▸ **What to produce**: Copy every line of the records below word for word, omitting the pictures.

▸ **Images of data visualizations**:

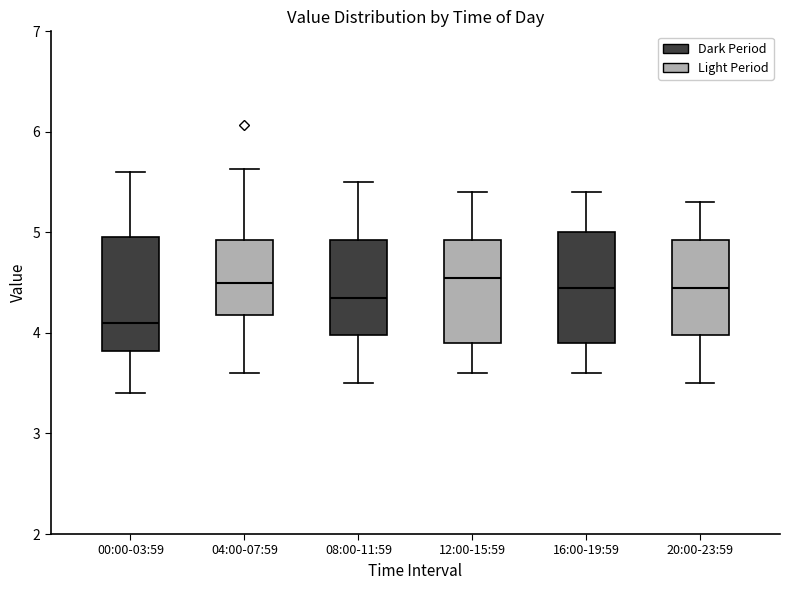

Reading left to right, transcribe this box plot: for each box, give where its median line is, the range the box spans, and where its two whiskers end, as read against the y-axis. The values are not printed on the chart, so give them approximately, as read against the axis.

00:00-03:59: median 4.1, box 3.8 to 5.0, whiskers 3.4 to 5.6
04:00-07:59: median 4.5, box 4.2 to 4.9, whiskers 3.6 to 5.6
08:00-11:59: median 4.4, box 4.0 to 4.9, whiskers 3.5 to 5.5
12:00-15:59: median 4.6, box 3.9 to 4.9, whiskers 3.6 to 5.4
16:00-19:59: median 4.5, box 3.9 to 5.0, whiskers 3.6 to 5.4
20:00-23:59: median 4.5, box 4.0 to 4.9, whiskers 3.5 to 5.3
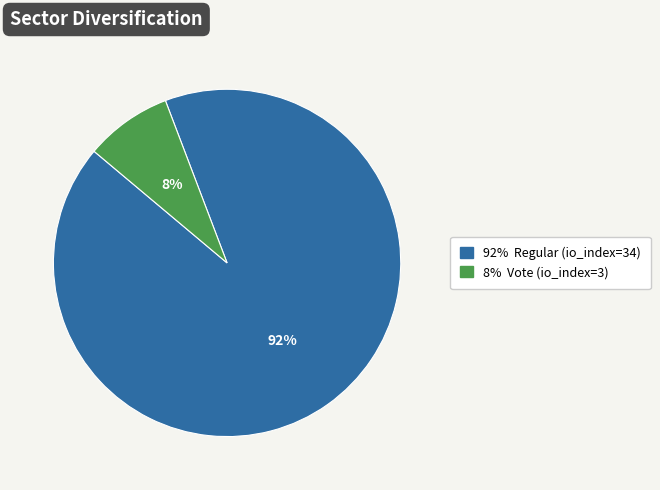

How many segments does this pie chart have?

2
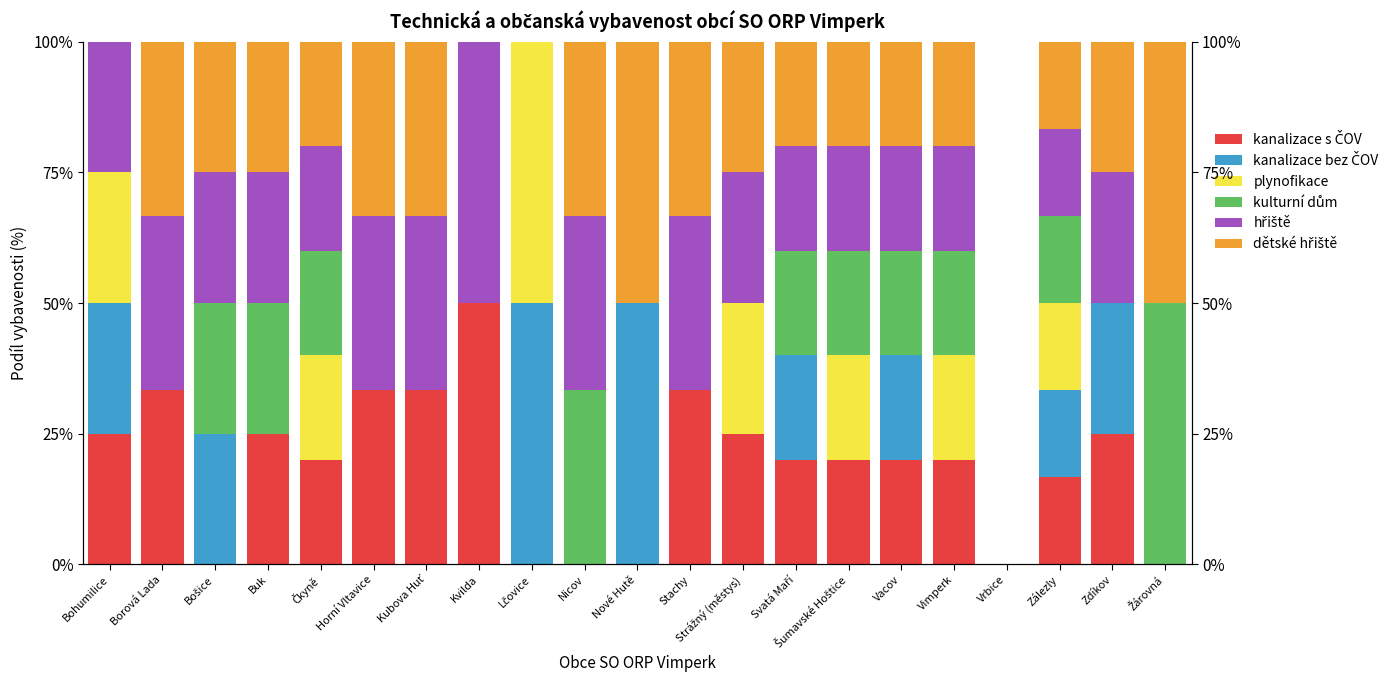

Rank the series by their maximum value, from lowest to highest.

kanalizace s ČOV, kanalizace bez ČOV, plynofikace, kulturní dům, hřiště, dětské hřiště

▸ **Response to the task**:
Reading left to right, transcribe this box plot: for each box, give where its median line is, the range the box spans, and where its two whiskers end, as read against the y-axis. The values are not printed on the chart, so give them approximately, as read against the axis.

00:00-03:59: median 4.1, box 3.8 to 5.0, whiskers 3.4 to 5.6
04:00-07:59: median 4.5, box 4.2 to 4.9, whiskers 3.6 to 5.6
08:00-11:59: median 4.4, box 4.0 to 4.9, whiskers 3.5 to 5.5
12:00-15:59: median 4.6, box 3.9 to 4.9, whiskers 3.6 to 5.4
16:00-19:59: median 4.5, box 3.9 to 5.0, whiskers 3.6 to 5.4
20:00-23:59: median 4.5, box 4.0 to 4.9, whiskers 3.5 to 5.3

How many segments does this pie chart have?

2

Rank the series by their maximum value, from lowest to highest.

kanalizace s ČOV, kanalizace bez ČOV, plynofikace, kulturní dům, hřiště, dětské hřiště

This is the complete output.